Chinese carriers have seized a growing share of the international air travel market on routes connecting Chinese and overseas cities since the Covid-19 pandemic. At an industry summit in Beijing on Friday, IBA Group, a UK-based aviation intelligence company, said local carriers now hold a 66.5% market share, while foreign airlines hold 33.5%. In plain terms, the comeback is not just happening. It is leaning hard toward Chinese operators.
The key detail is the reversal from before the pandemic. The source says the split used to be 50:50 between domestic and foreign carriers. Post-Covid, it has shifted to roughly a two-thirds versus one-third arrangement. That is the type of number executives build business cases around: it signals who passengers are being carried by, who has network density on the most relevant corridors, and who can translate route share into pricing power.
So how does a 50:50 world turn into a 66.5% one? The source frames it as an expanding slice since Covid-19, which implies the recovery phase did not simply restore the old balance. When markets reopen, carriers do not just “restart.” They rebalance schedules, aircraft assignments, crew planning, and sales focus. If one side captures more demand early, it often attracts more of the next wave too, because better frequencies and route reliability can pull passenger preference. Even without adding any new numbers, the direction of change matters: a swing of 16.5 percentage points in route market share is large enough to affect commercial strategy.
This is where executives should pay attention. Route market share is not vanity data. It affects commercial leverage in multiple ways. First, airlines and route partners tend to build operations around where the volume is. Higher share can support more frequent services, which then helps defend that share. Second, route control often changes how carriers negotiate with airports, ground handlers, and travel distributors, because counterparties want traffic. Third, when one group becomes dominant on key corridors, it can shape competitive behavior.
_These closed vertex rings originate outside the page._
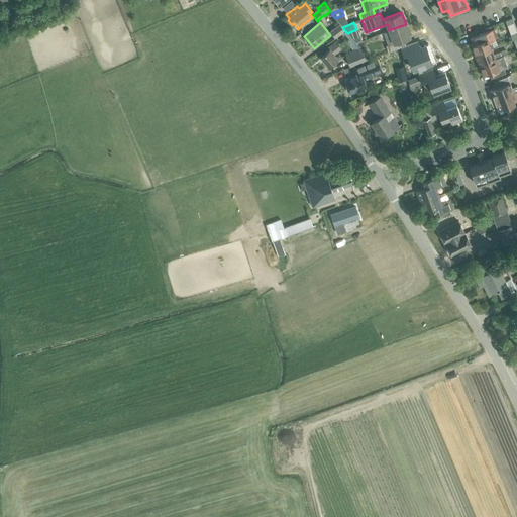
[(330,31),(335,38),(345,31),(342,27),(340,24),(330,31)]
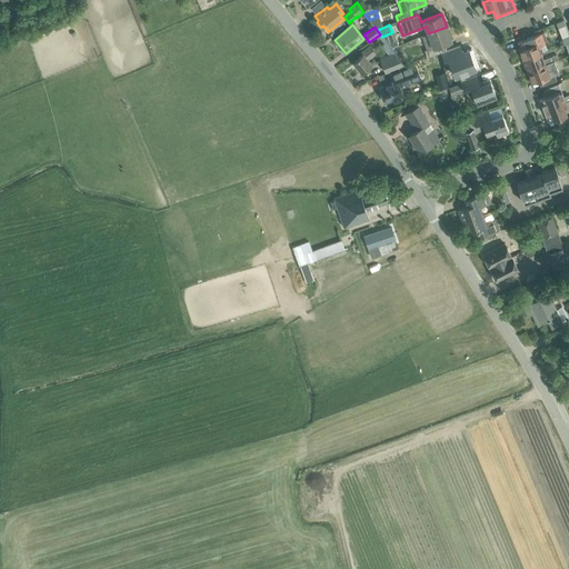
[(440,52),(438,46),(451,40),(447,27),(428,33),(425,35),(430,49),(425,50),(427,57),(440,52)]
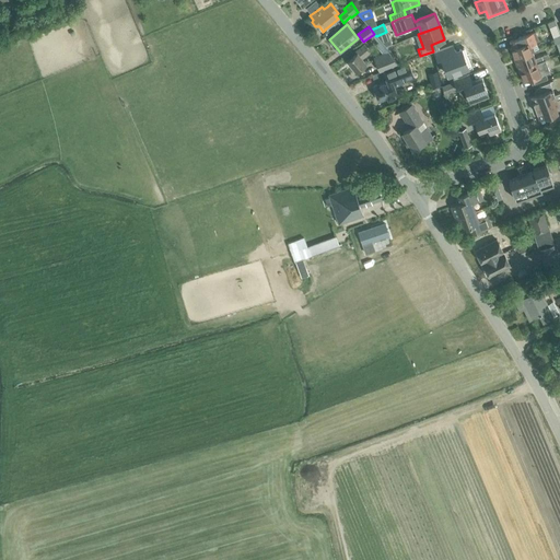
[(510,48),(514,59),(533,51),(529,45),(539,42),(535,32),(515,39),(517,45),(510,48)]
The source does not mention pricing or discounts, but market-share shifts typically show up in commercial tactics, load management, and capacity planning.
There is also the boardroom reality that foreign airlines face. A one-third share can still be profitable, but it generally comes with less room to absorb mistakes. If Chinese carriers are taking two-thirds, foreign carriers may have to work harder for growth, or accept a slower ramp on the corridors where Chinese operators are strongest. That means more pressure on fleet utilization and route selection. It also makes network strategy more urgent: do you chase share aggressively, or concentrate on specific premium niches and geographic focuses?
For Chinese carriers and their stakeholders, the implication cuts both ways. A 66.5% position creates momentum, but it also increases scrutiny. Dominance can draw attention from regulators and policymakers, especially in markets where aviation is tied to broader economic and strategic priorities. Even the fact pattern in the source is “since the Covid-19 pandemic,” meaning the shift is not a one-off blip. It is a trend presented as current: Chinese carriers are holding the majority share now, as measured by IBA Group at a summit in Beijing.
For investors and strategic partners, the signal is that route share is a moving asset, not a static feature of the industry. When executives plan capital, they often consider which players are likely to maintain demand capture as travel normalizes. The source gives the direction and the numbers: Chinese carriers at 66.5% compared with foreign airlines at 33.5%. That makes route access and the ability to sustain frequencies part of the underwriting logic, not just an operational detail.
Ultimately, this is a story about who controls the international map after the pandemic. The source says the pre-pandemic world was a 50:50 split. Now, according to IBA Group, Chinese carriers are at 66.5% and foreign carriers are at 33.5% on routes connecting Chinese and overseas cities. For airline executives, that raises immediate strategic stakes: foreign carriers must decide how to respond to a structurally changed market, while Chinese carriers must decide how to convert share into durable advantage without triggering counter-moves. For decision-makers across the aviation ecosystem, the takeaway is simple and sharp: the post-Covid network is not back to normal. It has been reallocated.